Tuesday, May 1, 2007

You don't always need non-fat foods. Lipids and their importance in nutrition

Lipids are a group of compounds that include triglycerides (fats and oils), phospholipids and sterols. Most lipids in food and in the body are triglycerides, which are three fatty acids (saturated or unsaturated) attached to a glycerol backbone. Polyunsaturated fats provide important essential fatty acids. Saturated fat and trans-fat are implicated as a risk factor for heart disease because they raise bad cholesterol levels (LDL), while unsaturated fats are associated with increases in good cholesterol (HDL) and decrease the risk of heart disease.

Lipids (or fats) are the most concentrated source of energy in the diet. One gram of fat yields approximately nine calories, more than twice the calorie per gram of carbohydrates or protein. In addition to providing energy, fats act as carriers for the fat-soluble vitamins A, D, E, and K. Here are some important fat facts:
  • Work to help balance hormones
  • Regulation and excretion of nutrients in the cells
  • Protects and holds organs such as the liver, heart and kidneys in place
  • Insulates the body from environmental temperature changes and preserves body heat
  • Prolongs digestive process, initiating the release of the hormone cholecystkinin (CCK) which contributes to satiety.
A diet containing 10-30 percent of calories is recommended for fat loss or to enhance overall health.
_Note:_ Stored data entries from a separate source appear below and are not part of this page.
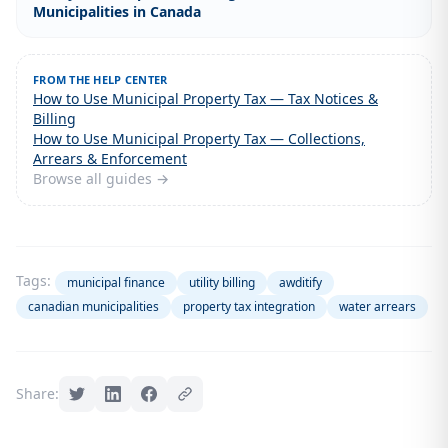
Municipalities in Canada
FROM THE HELP CENTER
How to Use Municipal Property Tax — Tax Notices &
Billing
How to Use Municipal Property Tax — Collections,
Arrears & Enforcement
Browse all guides →
Tags:
municipal finance
utility billing
awditify
canadian municipalities
property tax integration
water arrears
Share:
Without this balance, an individual will eventually overeat. And that will not help you get to your goal in any way. However, if an individual consumes too much fat, that will lead to many health problems and complications down the road. It can be a slippery slope.

The best way to balance fat intake is to include healthy fat foods into your diet. By consuming olive and canola oils, and cold water fish like salmon, you can prevent heart disease, hypertension, arthritis and cancer. Your body will be at optimum performance and health.